Print the data below exactly, but only the lines from the one containing "(1,2,4-TRIAZOLE-1-Y" down to the one containing "Du har fått en komp", inclusive.

— Records from a data collection —
● ● ● ● ●
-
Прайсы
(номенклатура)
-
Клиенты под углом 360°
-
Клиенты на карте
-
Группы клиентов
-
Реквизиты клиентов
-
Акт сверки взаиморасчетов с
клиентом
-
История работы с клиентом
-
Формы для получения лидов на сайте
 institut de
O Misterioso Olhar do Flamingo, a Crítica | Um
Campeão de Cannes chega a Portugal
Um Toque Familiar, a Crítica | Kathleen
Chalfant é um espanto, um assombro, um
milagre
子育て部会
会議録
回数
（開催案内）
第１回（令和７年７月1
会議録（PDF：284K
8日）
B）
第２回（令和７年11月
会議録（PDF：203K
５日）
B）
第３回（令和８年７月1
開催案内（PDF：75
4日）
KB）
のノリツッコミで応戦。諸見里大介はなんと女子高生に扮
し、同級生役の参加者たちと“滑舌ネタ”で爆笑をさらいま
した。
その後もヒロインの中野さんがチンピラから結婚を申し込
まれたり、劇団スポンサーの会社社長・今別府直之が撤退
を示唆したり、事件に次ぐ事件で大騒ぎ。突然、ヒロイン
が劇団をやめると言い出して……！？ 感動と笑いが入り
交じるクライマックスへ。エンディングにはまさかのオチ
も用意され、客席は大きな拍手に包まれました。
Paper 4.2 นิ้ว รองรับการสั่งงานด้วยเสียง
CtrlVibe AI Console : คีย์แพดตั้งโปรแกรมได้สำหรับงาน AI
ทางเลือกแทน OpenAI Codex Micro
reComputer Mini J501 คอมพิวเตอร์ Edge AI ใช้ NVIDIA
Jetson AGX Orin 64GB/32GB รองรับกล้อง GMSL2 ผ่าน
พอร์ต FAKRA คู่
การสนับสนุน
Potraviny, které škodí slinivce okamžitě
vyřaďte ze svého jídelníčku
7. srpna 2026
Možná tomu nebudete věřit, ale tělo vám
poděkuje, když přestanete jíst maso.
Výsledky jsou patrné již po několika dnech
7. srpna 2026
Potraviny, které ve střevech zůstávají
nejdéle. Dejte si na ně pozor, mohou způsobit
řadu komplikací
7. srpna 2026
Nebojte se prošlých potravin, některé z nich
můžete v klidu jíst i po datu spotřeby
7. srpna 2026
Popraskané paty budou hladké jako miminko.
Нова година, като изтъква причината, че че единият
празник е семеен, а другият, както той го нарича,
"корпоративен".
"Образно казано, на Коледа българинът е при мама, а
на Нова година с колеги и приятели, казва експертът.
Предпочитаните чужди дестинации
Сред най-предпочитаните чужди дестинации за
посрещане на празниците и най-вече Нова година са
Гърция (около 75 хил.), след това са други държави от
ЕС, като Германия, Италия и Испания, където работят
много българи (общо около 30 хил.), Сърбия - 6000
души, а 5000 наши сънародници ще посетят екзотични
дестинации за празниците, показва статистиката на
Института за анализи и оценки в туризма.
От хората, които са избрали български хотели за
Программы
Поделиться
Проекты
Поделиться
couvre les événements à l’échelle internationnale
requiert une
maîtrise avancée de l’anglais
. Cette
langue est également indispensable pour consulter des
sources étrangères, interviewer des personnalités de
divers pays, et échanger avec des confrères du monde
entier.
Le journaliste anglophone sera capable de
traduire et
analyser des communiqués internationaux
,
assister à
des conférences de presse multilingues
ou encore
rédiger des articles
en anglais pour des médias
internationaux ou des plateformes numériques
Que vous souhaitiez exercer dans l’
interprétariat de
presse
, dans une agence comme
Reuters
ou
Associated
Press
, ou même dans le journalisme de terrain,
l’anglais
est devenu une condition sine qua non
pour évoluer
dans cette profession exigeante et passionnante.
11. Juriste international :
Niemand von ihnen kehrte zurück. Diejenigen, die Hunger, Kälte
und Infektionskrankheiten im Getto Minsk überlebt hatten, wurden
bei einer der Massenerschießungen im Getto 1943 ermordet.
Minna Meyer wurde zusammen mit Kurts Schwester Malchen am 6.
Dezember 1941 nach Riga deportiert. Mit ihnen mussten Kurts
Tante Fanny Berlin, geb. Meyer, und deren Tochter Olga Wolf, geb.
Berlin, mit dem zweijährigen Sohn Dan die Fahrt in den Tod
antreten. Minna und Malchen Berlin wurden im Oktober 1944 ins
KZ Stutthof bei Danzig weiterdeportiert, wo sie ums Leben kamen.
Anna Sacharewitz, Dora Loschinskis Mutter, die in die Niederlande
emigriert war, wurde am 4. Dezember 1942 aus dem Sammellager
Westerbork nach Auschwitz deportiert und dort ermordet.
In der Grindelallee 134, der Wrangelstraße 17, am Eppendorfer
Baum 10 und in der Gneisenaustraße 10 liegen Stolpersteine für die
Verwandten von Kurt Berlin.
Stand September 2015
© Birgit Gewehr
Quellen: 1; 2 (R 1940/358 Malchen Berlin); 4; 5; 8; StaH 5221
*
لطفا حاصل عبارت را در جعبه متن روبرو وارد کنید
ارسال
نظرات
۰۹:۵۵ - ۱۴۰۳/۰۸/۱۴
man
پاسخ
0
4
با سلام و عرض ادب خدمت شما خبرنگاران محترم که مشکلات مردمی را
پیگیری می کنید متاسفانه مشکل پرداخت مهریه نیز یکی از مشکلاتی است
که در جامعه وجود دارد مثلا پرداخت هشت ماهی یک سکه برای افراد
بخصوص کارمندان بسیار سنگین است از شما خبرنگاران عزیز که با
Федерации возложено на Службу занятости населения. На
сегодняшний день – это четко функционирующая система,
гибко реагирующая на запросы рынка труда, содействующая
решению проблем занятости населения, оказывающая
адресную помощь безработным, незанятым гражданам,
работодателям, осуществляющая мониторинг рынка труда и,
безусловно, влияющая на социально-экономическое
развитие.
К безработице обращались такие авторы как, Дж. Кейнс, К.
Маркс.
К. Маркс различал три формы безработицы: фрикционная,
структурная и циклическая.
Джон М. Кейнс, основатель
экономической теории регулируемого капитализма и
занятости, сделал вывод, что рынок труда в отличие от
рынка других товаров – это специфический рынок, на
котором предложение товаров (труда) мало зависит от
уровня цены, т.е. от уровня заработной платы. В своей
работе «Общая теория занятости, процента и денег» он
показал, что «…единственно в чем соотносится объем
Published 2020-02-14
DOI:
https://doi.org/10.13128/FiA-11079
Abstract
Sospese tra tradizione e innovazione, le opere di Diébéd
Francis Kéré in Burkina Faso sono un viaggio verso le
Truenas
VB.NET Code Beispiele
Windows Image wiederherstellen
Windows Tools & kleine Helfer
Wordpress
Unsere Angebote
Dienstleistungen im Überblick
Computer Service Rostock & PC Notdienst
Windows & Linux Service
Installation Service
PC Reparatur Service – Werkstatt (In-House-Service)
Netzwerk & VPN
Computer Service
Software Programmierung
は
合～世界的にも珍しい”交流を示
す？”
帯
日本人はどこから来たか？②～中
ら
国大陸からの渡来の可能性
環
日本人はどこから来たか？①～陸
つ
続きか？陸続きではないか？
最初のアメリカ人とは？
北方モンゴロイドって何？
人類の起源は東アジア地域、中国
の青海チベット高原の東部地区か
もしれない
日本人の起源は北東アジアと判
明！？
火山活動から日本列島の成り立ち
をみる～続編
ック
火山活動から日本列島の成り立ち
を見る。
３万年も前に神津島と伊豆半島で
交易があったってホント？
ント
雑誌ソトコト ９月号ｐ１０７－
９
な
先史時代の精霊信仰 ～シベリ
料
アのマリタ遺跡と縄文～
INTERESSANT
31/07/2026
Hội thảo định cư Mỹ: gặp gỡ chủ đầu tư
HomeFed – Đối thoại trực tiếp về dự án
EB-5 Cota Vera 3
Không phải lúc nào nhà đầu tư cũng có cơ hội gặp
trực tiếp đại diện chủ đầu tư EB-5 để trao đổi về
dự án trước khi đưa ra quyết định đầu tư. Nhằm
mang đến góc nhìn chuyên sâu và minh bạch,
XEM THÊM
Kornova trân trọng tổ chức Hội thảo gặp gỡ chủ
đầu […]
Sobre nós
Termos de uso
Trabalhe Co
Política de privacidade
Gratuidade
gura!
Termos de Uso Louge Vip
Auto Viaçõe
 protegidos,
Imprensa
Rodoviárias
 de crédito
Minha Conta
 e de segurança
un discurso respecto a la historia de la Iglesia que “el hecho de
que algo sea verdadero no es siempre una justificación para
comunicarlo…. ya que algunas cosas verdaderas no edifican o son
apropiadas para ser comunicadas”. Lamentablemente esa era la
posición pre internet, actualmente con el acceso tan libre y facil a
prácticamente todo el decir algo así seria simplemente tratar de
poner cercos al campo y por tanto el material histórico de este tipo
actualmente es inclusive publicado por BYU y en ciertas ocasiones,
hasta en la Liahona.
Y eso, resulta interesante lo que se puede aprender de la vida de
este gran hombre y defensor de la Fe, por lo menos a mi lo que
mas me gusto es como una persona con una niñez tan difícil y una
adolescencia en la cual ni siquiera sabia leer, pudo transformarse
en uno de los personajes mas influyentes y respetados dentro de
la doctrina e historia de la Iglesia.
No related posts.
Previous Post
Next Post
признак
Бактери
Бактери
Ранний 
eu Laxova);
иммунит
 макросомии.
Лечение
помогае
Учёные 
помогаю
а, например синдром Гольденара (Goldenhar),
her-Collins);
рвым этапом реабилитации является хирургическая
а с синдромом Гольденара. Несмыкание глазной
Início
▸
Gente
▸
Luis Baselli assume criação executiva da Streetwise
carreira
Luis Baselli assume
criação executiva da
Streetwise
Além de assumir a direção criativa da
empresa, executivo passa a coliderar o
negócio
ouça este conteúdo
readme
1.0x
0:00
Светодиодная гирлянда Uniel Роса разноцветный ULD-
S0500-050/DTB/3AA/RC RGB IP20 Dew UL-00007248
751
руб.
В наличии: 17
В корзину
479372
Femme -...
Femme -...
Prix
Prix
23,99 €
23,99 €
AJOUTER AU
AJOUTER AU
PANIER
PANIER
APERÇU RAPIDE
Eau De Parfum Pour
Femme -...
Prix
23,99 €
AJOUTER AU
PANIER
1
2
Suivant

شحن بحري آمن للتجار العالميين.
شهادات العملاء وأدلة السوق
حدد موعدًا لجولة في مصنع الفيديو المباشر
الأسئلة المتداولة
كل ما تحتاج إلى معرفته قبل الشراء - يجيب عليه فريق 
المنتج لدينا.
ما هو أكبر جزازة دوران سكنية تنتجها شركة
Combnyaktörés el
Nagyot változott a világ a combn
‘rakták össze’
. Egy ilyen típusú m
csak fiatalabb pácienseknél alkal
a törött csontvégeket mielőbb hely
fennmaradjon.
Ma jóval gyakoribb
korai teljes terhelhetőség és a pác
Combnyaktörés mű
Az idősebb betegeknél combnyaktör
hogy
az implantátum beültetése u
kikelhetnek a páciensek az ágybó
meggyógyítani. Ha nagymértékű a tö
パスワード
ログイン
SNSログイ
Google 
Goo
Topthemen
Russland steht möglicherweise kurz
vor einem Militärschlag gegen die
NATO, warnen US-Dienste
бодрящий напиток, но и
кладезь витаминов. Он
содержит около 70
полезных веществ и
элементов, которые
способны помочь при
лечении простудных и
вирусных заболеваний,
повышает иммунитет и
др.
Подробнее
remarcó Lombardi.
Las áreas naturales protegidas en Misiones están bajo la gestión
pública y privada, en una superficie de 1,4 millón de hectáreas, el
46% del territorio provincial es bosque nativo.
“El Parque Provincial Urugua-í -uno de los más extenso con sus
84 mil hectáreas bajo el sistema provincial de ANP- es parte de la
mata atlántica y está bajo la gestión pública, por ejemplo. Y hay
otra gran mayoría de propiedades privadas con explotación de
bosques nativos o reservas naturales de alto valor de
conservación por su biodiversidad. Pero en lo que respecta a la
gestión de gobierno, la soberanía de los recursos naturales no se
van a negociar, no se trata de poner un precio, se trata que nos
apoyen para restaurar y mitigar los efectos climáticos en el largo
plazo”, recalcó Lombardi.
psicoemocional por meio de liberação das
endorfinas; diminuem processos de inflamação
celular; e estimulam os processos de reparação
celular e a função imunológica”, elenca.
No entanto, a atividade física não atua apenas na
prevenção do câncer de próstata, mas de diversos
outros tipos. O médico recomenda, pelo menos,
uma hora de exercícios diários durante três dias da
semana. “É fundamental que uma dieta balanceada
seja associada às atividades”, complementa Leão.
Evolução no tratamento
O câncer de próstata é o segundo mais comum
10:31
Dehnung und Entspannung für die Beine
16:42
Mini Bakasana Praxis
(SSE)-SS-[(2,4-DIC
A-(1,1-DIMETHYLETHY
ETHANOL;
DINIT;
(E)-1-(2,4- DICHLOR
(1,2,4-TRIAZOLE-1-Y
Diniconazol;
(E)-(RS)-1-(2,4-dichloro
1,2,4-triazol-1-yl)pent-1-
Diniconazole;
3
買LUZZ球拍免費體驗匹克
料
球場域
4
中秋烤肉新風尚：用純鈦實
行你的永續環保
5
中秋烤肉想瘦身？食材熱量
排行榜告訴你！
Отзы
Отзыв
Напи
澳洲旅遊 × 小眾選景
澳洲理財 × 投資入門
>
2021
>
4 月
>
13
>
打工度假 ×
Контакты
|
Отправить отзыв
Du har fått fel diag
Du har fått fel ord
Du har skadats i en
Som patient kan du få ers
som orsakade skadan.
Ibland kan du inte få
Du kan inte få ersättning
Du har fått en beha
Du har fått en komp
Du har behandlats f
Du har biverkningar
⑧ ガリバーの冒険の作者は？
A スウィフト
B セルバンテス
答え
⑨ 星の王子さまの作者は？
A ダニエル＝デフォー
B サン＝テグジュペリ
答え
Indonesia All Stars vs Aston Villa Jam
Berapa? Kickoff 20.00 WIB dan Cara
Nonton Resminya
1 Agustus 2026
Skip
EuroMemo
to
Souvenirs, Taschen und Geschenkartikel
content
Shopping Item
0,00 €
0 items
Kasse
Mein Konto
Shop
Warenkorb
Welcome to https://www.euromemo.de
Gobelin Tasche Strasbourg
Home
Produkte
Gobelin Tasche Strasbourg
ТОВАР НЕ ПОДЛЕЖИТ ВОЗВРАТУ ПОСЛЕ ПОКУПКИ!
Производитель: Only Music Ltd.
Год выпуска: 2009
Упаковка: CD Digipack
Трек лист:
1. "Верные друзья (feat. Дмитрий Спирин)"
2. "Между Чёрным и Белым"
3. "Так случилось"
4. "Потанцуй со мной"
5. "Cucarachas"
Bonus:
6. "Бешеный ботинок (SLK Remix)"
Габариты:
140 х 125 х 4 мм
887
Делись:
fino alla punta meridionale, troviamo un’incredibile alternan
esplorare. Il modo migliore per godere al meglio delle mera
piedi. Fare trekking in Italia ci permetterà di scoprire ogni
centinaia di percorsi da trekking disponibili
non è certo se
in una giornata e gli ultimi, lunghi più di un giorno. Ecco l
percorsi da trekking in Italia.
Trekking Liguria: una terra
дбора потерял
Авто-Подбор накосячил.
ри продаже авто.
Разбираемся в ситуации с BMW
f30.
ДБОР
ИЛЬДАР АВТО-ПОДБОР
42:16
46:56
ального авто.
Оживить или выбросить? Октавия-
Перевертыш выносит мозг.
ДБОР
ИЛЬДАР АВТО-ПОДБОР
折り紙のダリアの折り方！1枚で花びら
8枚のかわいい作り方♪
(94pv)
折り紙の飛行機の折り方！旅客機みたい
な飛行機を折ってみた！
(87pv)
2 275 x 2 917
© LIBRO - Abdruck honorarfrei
● ● ● ● ●
— EXERCISE OUTPUT —
(1,2,4-TRIAZOLE-1-Y
Diniconazol;
(E)-(RS)-1-(2,4-dichloro
1,2,4-triazol-1-yl)pent-1-
Diniconazole;
3
買LUZZ球拍免費體驗匹克
料
球場域
4
中秋烤肉新風尚：用純鈦實
行你的永續環保
5
中秋烤肉想瘦身？食材熱量
排行榜告訴你！
Отзы
Отзыв
Напи
澳洲旅遊 × 小眾選景
澳洲理財 × 投資入門
>
2021
>
4 月
>
13
>
打工度假 ×
Контакты
|
Отправить отзыв
Du har fått fel diag
Du har fått fel ord
Du har skadats i en
Som patient kan du få ers
som orsakade skadan.
Ibland kan du inte få
Du kan inte få ersättning
Du har fått en beha
Du har fått en komp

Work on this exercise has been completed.